## Input:
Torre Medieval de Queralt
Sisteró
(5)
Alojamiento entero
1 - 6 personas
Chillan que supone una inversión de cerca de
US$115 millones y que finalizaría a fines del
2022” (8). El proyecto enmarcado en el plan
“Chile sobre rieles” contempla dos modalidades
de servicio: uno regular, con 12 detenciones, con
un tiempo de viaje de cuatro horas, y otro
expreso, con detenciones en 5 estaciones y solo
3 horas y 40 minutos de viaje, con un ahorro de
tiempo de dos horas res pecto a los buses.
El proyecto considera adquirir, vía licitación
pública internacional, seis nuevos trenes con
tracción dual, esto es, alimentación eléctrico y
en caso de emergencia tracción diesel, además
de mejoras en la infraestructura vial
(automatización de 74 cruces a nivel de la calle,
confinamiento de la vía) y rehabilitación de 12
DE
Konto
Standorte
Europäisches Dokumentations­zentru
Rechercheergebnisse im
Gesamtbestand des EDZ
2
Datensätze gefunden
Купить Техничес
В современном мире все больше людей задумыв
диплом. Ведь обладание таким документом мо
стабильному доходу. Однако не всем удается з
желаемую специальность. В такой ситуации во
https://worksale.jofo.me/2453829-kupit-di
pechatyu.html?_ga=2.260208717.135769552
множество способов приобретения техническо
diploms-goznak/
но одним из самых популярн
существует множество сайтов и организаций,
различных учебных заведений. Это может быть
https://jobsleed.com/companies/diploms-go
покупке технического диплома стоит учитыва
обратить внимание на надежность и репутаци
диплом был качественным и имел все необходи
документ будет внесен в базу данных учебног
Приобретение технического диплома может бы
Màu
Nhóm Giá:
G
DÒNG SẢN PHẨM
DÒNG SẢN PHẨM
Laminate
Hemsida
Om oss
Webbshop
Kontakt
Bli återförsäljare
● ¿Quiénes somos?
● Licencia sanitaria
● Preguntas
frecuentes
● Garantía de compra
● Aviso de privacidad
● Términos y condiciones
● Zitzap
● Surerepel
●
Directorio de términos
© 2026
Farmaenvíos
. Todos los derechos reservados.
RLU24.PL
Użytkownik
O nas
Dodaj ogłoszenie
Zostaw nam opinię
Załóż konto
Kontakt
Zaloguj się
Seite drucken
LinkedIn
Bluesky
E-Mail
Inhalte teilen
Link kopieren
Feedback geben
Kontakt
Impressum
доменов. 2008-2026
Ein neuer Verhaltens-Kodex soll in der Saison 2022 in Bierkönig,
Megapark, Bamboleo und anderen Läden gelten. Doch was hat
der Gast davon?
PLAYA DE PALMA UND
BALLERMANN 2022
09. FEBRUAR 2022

## Activity:
Rewrite the lines above with "Seite drucken" changed to "Drucken" and everything else left the same.

## Task response:
Torre Medieval de Queralt
Sisteró
(5)
Alojamiento entero
1 - 6 personas
Chillan que supone una inversión de cerca de
US$115 millones y que finalizaría a fines del
2022” (8). El proyecto enmarcado en el plan
“Chile sobre rieles” contempla dos modalidades
de servicio: uno regular, con 12 detenciones, con
un tiempo de viaje de cuatro horas, y otro
expreso, con detenciones en 5 estaciones y solo
3 horas y 40 minutos de viaje, con un ahorro de
tiempo de dos horas res pecto a los buses.
El proyecto considera adquirir, vía licitación
pública internacional, seis nuevos trenes con
tracción dual, esto es, alimentación eléctrico y
en caso de emergencia tracción diesel, además
de mejoras en la infraestructura vial
(automatización de 74 cruces a nivel de la calle,
confinamiento de la vía) y rehabilitación de 12
DE
Konto
Standorte
Europäisches Dokumentations­zentru
Rechercheergebnisse im
Gesamtbestand des EDZ
2
Datensätze gefunden
Купить Техничес
В современном мире все больше людей задумыв
диплом. Ведь обладание таким документом мо
стабильному доходу. Однако не всем удается з
желаемую специальность. В такой ситуации во
https://worksale.jofo.me/2453829-kupit-di
pechatyu.html?_ga=2.260208717.135769552
множество способов приобретения техническо
diploms-goznak/
но одним из самых популярн
существует множество сайтов и организаций,
различных учебных заведений. Это может быть
https://jobsleed.com/companies/diploms-go
покупке технического диплома стоит учитыва
обратить внимание на надежность и репутаци
диплом был качественным и имел все необходи
документ будет внесен в базу данных учебног
Приобретение технического диплома может бы
Màu
Nhóm Giá:
G
DÒNG SẢN PHẨM
DÒNG SẢN PHẨM
Laminate
Hemsida
Om oss
Webbshop
Kontakt
Bli återförsäljare
● ¿Quiénes somos?
● Licencia sanitaria
● Preguntas
frecuentes
● Garantía de compra
● Aviso de privacidad
● Términos y condiciones
● Zitzap
● Surerepel
●
Directorio de términos
© 2026
Farmaenvíos
. Todos los derechos reservados.
RLU24.PL
Użytkownik
O nas
Dodaj ogłoszenie
Zostaw nam opinię
Załóż konto
Kontakt
Zaloguj się
Drucken
LinkedIn
Bluesky
E-Mail
Inhalte teilen
Link kopieren
Feedback geben
Kontakt
Impressum
доменов. 2008-2026
Ein neuer Verhaltens-Kodex soll in der Saison 2022 in Bierkönig,
Megapark, Bamboleo und anderen Läden gelten. Doch was hat
der Gast davon?
PLAYA DE PALMA UND
BALLERMANN 2022
09. FEBRUAR 2022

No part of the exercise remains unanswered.